Green Bay Packers Are A Thanksgiving Dog With Teeth Vs. Detroit Lions In Week 13
Jordan Love’s efficiency, LaFleur’s continuity and a fast Packers defense make Green Bay the sharp side in a Thanksgiving rematch with Detroit.
The 2025 Thanksgiving NFL triple-banger kicks off at 1 p.m. ET with the Detroit Lions (7-4) hosting the Green Bay Packers (7-3-1). This is their second meeting this season: Green Bay beat Detroit 27-13 at home in Week 1 as -1 favorites. The then-4-6 Packers upset the then-8-2 Lions as +8 underdogs on Turkey Day 2023, so it's not like Detroit's home-field advantage is the end-all, be-all.
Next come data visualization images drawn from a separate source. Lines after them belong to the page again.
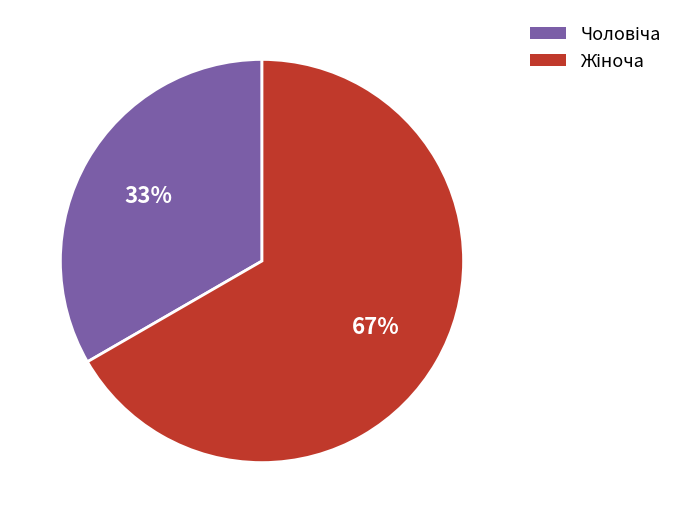

Count the number of slices in the pie.

2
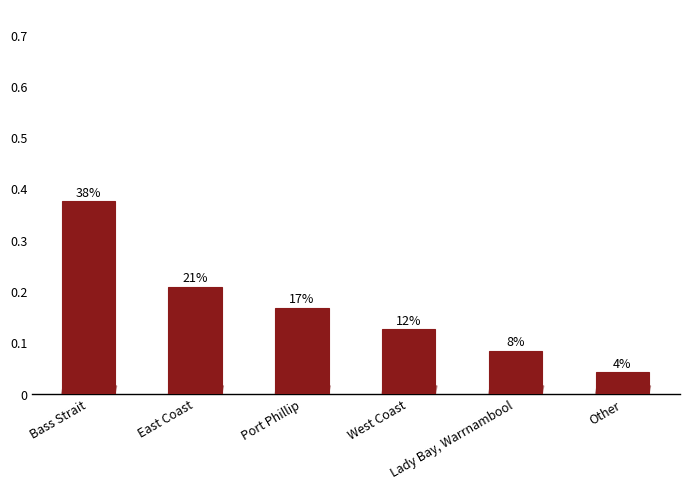

What is the change in value from Bass Strait to Port Phillip?

-0.2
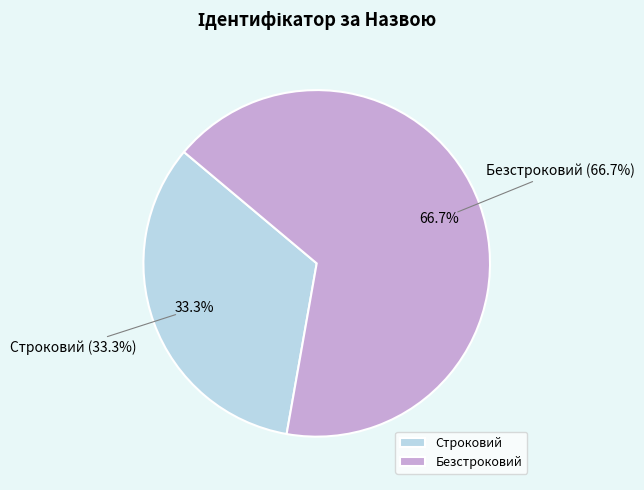

To the nearest percent, what is the difference between the Строковий and Безстроковий slice percentages?

33%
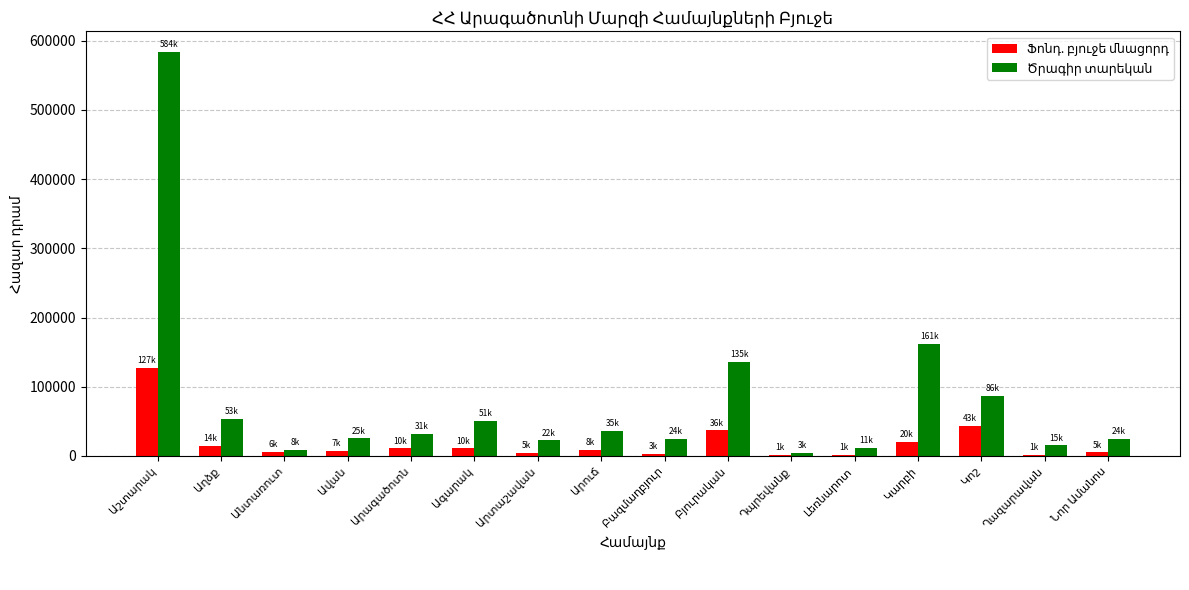

What is the greatest value displayed?

584380.8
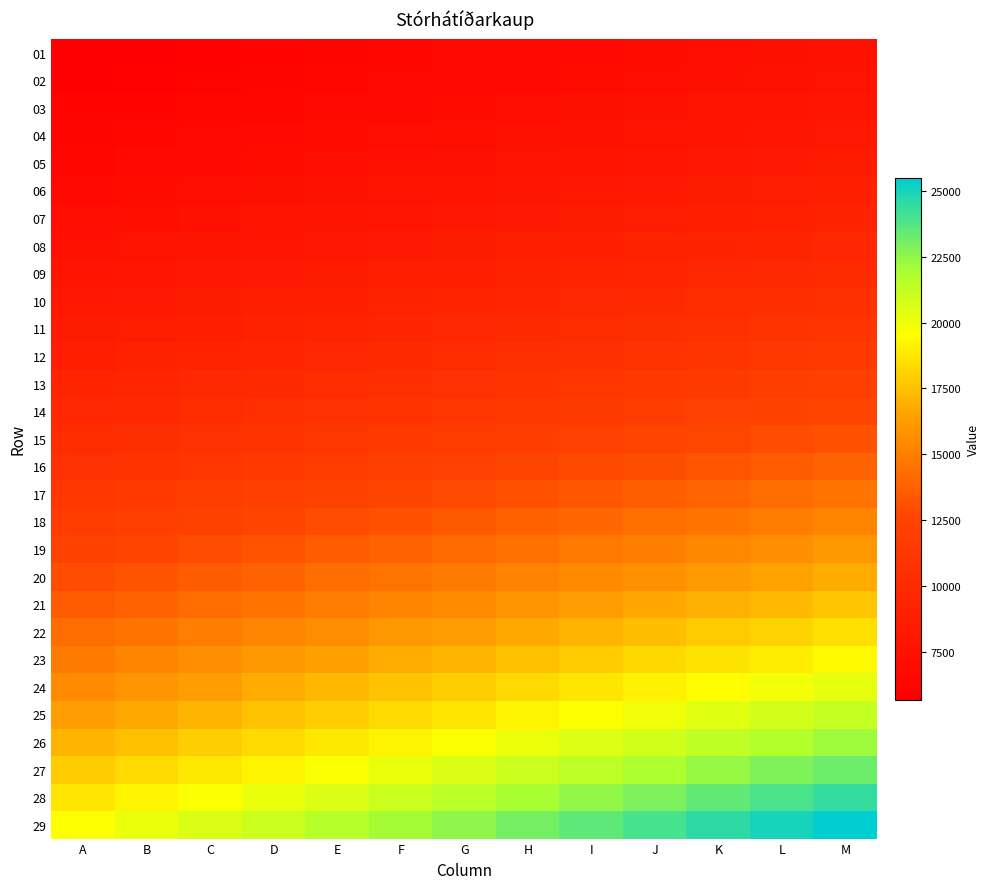

Rank the series by their maximum value, from lowest to highest.

01, 02, 03, 04, 05, 06, 07, 08, 09, 10, 11, 12, 13, 14, 15, 16, 17, 18, 19, 20, 21, 22, 23, 24, 25, 26, 27, 28, 29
Why I’m on Green Bay Packers +2.5
Available at most sportsbooks, with BetMGM having the best price (-102) as of Tuesday, 3:15 p.m. ET.
Quarterback Edge
Green Bay QB Jordan Love’s Thanksgiving resume rocks: Undefeated on the holiday with sharp accuracy, clean sheets, and big yardage. Zoom out, and it tracks with the broader arc: Love’s efficiency has lived in the top tier this season on the fancy stuff (EPA plus completion percentage over expectation) and the mainstream stuff (QBR).

The Green Bay Packers visit the Detroit Lions on Thanksgiving 2025 in NFL Week 13. (Photo credit: Lon Horwedel-Imagn Images)
Love creates outside structure, drives the ball downfield, and punishes single coverage. In contrast, Lions QB Jared Goff is steady and rhythm-based. However, Goff is not the same off-script creator, and that matters when protection gets noisy.
The Packers are better in the trenches
This isn’t about "toughness"; it’s about win rates, and Green Bay is better in all four line of scrimmage metrics, per ESPN. The Packers can generate heat without sending the house, and that’s the exact Goff kryptonite. If Green Bay wins early downs, it'll get Detroit into static looks and make Goff hold it that extra fatal half-beat.
Coaching Disparity: Continuity > Brain Drain
Packers head coach Matt LaFleur remains one of the NFL's best regular-season game managers. LaFleur's body of work is proven against the spread, and Green Bay has kept its offensive/defensive language intact year over year.
Detroit, meanwhile, has dealt with coaching turnover, losing both coordinators to head-coaching jobs this offseason, and tweaks to play-calling responsibilities. Lions head coach Dan Campbell is a culture-builder, but midseason handoffs always come with friction. On a short holiday week, give me the staff that can install with muscle memory.
Defense Travels, and Green Bay has dudes at every level
Packers All-Pro edge rusher Micah Parsons played against Detroit in Week 1. Yet, Parsons didn't practice much with the team because Green Bay traded for him two weeks before the season started, and he only played 45% of the defensive snaps.
That said, Parsons is an everyday player now, and he's Pro Football Focus's second-highest graded EDGE behind the eventual NFL Defensive Player of the Year, Cleveland Browns' Myles Garrett. Packers defensive coordinator Jeff Hafley has lined up Parsons in different spots to confuse opposing quarterbacks and playcallers.
Furthermore, Green Bay has LB Edgerrin Cooper in the middle, and S Xavier McKinney cleaning up as the secondary's quarterback. That’s a speed spine built to squeeze Detroit’s play-action and flood concepts. The Lions’ secondary has battled injuries in clusters, and Love is ruthless at finding No. 2-3 options when his first read is covered.
Market psychology: Narrative tax on the favorite
The public wants the Lions to "get right on Turkey Day" and avenge a Week 1 loss to Green Bay. The sportsbooks know that and shade accordingly. Divisional familiarity erases a lot of home-field value, and Thanksgiving’s routine changes (short prep, early kick, odd halftime) further flatten edges. Ultimately, I'm getting a discount on the better QB-coach-defense combo.